New York, Jan 7, 2026, 07:33 EST — Premarket
- Gold and silver miner shares climb in early U.S. trading after a choppy bullion run near record levels
- Metal-backed ETFs stay in focus as investors weigh a firmer dollar and profit-taking
- ADP data due Wednesday; U.S. payrolls on Friday loom as the next macro trigger
Gold and silver stocks were higher in U.S. premarket trading on Wednesday, led by silver miners, as investors stuck with the sector after bullion’s sharp start to the year. Newmont was up about 5.5%, while Hecla Mining and First Majestic rose roughly 12.8% and 9.9%, respectively.
The move matters because miners and precious-metals ETFs have turned into a fast macro trade again: a mix of geopolitics, rate bets and a crowded positioning story. Mining shares tend to exaggerate swings in metal prices, and the ETF wrappers make it easy to move size quickly.
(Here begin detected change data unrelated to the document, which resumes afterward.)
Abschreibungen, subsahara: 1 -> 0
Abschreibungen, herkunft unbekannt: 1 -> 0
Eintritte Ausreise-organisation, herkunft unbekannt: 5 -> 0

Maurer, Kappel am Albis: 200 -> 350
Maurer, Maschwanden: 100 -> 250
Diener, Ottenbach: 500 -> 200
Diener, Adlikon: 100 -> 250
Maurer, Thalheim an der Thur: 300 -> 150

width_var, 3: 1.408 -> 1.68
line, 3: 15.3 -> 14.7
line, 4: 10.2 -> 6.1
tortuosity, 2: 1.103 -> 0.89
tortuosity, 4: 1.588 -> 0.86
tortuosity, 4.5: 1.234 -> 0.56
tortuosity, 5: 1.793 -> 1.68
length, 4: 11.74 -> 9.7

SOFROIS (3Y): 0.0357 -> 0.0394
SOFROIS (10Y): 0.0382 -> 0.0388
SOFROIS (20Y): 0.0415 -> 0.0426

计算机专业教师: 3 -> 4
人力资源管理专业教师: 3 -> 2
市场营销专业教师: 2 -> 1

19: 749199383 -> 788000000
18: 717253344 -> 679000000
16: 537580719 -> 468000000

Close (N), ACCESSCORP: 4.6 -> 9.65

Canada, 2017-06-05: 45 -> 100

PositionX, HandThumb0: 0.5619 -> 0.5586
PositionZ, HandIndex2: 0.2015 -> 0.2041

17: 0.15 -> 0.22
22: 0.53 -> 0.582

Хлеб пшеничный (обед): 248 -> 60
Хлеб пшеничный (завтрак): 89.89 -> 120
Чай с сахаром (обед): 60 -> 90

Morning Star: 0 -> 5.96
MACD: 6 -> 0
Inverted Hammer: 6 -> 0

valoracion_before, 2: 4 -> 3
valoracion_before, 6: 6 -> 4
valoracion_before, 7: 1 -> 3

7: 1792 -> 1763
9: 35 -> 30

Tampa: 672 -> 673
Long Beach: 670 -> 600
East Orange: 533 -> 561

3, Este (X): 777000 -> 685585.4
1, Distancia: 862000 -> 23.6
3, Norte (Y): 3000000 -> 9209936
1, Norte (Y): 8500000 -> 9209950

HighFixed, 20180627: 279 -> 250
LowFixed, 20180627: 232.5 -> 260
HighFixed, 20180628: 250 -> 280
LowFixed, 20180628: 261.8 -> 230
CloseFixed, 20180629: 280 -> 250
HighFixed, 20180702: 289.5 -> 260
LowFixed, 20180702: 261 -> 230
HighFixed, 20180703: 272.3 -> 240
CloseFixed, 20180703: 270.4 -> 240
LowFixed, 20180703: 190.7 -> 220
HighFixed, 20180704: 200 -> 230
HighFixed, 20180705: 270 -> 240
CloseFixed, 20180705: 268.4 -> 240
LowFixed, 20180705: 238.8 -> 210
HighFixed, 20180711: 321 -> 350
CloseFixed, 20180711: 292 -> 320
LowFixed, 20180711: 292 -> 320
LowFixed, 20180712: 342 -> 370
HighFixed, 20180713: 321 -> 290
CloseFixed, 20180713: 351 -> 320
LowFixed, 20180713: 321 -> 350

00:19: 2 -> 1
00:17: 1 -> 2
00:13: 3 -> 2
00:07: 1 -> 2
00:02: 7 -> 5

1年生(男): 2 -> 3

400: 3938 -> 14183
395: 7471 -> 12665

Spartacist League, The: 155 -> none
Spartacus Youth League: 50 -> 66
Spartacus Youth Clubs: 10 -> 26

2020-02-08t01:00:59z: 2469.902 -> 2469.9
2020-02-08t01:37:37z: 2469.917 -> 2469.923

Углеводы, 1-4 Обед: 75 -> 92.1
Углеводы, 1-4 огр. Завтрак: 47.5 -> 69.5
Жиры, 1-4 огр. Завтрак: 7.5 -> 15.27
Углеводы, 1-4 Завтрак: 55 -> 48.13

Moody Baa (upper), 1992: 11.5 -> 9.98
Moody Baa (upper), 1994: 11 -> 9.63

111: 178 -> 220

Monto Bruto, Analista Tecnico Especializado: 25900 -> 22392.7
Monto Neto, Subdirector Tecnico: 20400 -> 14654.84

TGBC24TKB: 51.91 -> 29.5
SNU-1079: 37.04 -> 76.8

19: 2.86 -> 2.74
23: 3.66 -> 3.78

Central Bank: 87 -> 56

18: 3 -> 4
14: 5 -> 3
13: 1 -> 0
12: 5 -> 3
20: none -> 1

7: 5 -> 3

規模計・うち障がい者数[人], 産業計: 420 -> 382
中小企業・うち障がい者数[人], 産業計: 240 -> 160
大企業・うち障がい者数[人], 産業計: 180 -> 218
Gold itself cooled off in the latest session, but the tape remains jumpy. Spot gold slipped about 1% to around $4,453 an ounce and silver fell about 2.5% to $79.26, as a firmer dollar and profit-taking weighed, Reuters reported. “In the short term, some investors are taking profit,” Swissquote external analyst Carlo Alberto De Casa said, pointing to the dollar’s recovery as another drag. Reuters
That pullback follows two sessions where safe-haven bids and rate-cut talk did most of the work. “Precious metals traders see more risk on the horizon than stock and bond traders do,” Jim Wyckoff, senior analyst at Kitco Metals, said on Tuesday, when spot gold rose to about $4,485 and silver jumped above $80. Investors are also staring at Friday’s U.S. nonfarm payrolls report after expectations for a modest 60,000 jobs added in December, Reuters wrote. Reuters
A Morgan Stanley note dated Jan. 5 put another marker down for the market to chew on, forecasting gold at $4,800 an ounce by the fourth quarter and flagging ongoing central-bank and fund buying as a support. The bank also said 2025 likely marked the peak silver deficit, while China’s export licence requirements starting this year added upside risk for silver. Reuters
On the ETF side, SPDR Gold Shares and iShares Gold Trust were up about 1.1% in premarket trade, while iShares Silver Trust and abrdn Physical Silver Shares ETF were up around 6.7%. Miner baskets also caught a bid, with VanEck Gold Miners up about 4.1%, VanEck Junior Gold Miners up about 3.9% and Global X Silver Miners up about 4.2%. (Metal-backed ETFs hold bullion; miner ETFs track baskets of mining shares.)
Among single names, Newmont led the larger gold producers higher, while Agnico Eagle, Kinross and streamer Wheaton Precious Metals also rose. In silver, Pan American Silver added about 4.5%, with Hecla and First Majestic sharply higher, underscoring how quickly the higher-beta names can move when silver swings.
But the setup cuts both ways. If the dollar extends gains or U.S. data pushes yields higher, bullion can drop fast and miners usually fall harder, especially after a run that left prices and expectations stretched.
Next up: the ADP private payrolls report due Wednesday, then Friday’s nonfarm payrolls. Traders are watching whether gold steadies after the latest dip and whether silver can hold the $80 area as rate bets and Venezuela headlines keep the market twitchy.